Simply count how many cases/customers fall within those groups for both the training data and latest one. Take the percentage of their respective total data. Then multiply the difference between the training (DT
) and latest data (DL
) with the natural log of DT/DL
.
This is an example of the calculations, you can try to recreate the formula in Excel.

The rule of PSI is:
- At least one bin >20% — Data shift definitely has occurred. Retrain the model. If not, then
- At least one bin is 10–20% — Slight change is required. This would likely give a bit of a drop in the model’s performance. If not, then
- Less than 10% — no significant data shift. Carry on
We can see the above example already has two groups whose PSI is >20%. Therefore we need to investigate what happened to our customer’s behavior and retrain the model.
Bear in mind that these thresholds are not fixed. It depends on how much you and the business are willing to tolerate the change. For instance, in bin 3 you can clearly see theres is a huge difference in absolute numbers but the PSI is small.

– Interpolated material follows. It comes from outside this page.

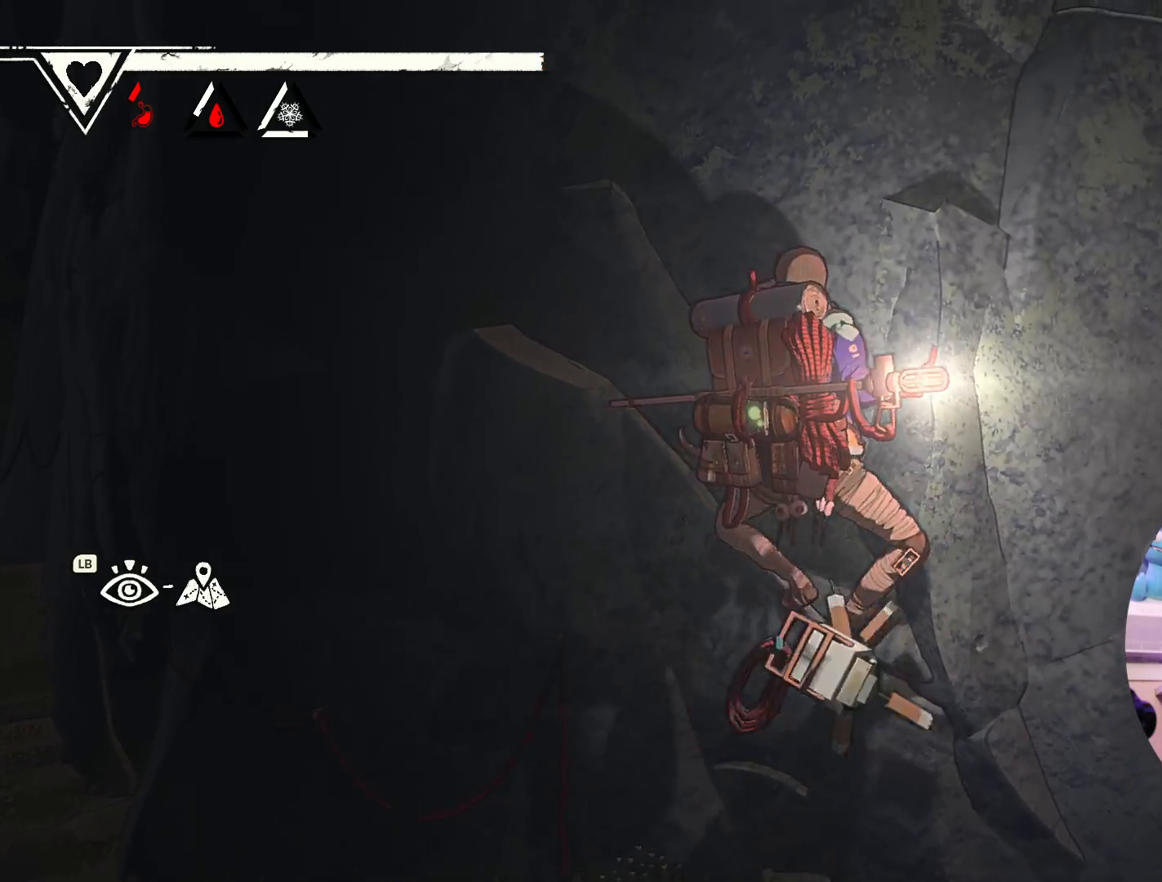
{"buttons": [], "left_stick": "center", "right_stick": "center", "events": [[183, "left_stick", "center"], [350, "left_stick", "right"], [483, "left_stick", "center"]]}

- Characteristic Stability Index (CSI)
If PSI determines if there is a data shift on the population, then CSI is to determine which features impacted it. The calculation is basically the exact same one as the PSI. Only difference is, we drill down into the problematic bins (in the example above, group 5, 8, and 9) and group them further based on the features.

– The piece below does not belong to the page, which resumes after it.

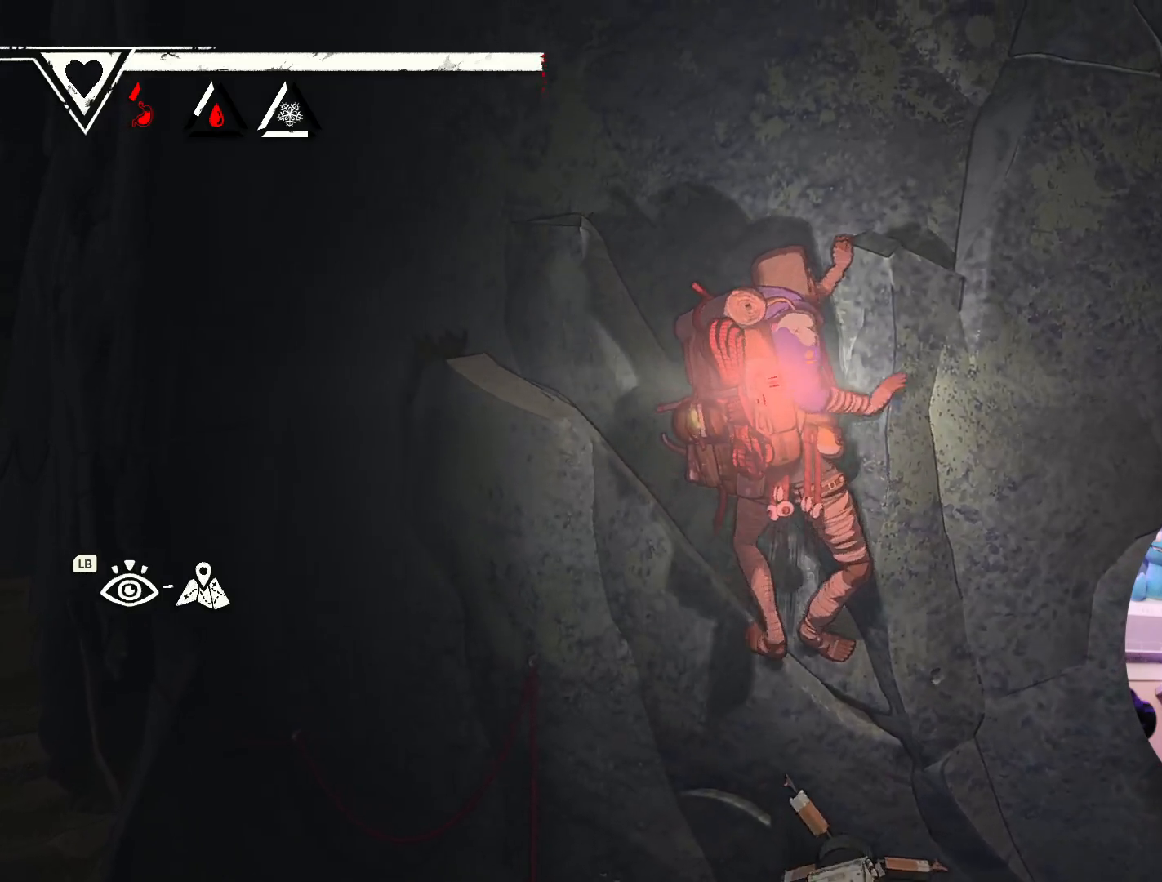
{"buttons": [], "left_stick": "up-right", "right_stick": "center", "events": []}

Let’s say you have 10 features. Age. Monthly expenses. Outstanding bills. Whatever the case may be. Group them into accordingly and do the same calculations as you did in PSI.
The below example is 2 features’ CSI for bin 8.


From the above example, we can speculate that for bin 8, the number of young customers has risen and elder ones have declined. So much so that it has caused a shift in our data for these bins. Your monthly expenses for this group has also reduced significantly.
Descriptive statistics, PSI, and CSI are very simple and quite effective metrics in monitoring your model’s performance. But one thing that is better than these metrics in determining if the data has shifted, is business and market understanding that is regularly updated. Always stay updated to your business strategies, market, and customers needs.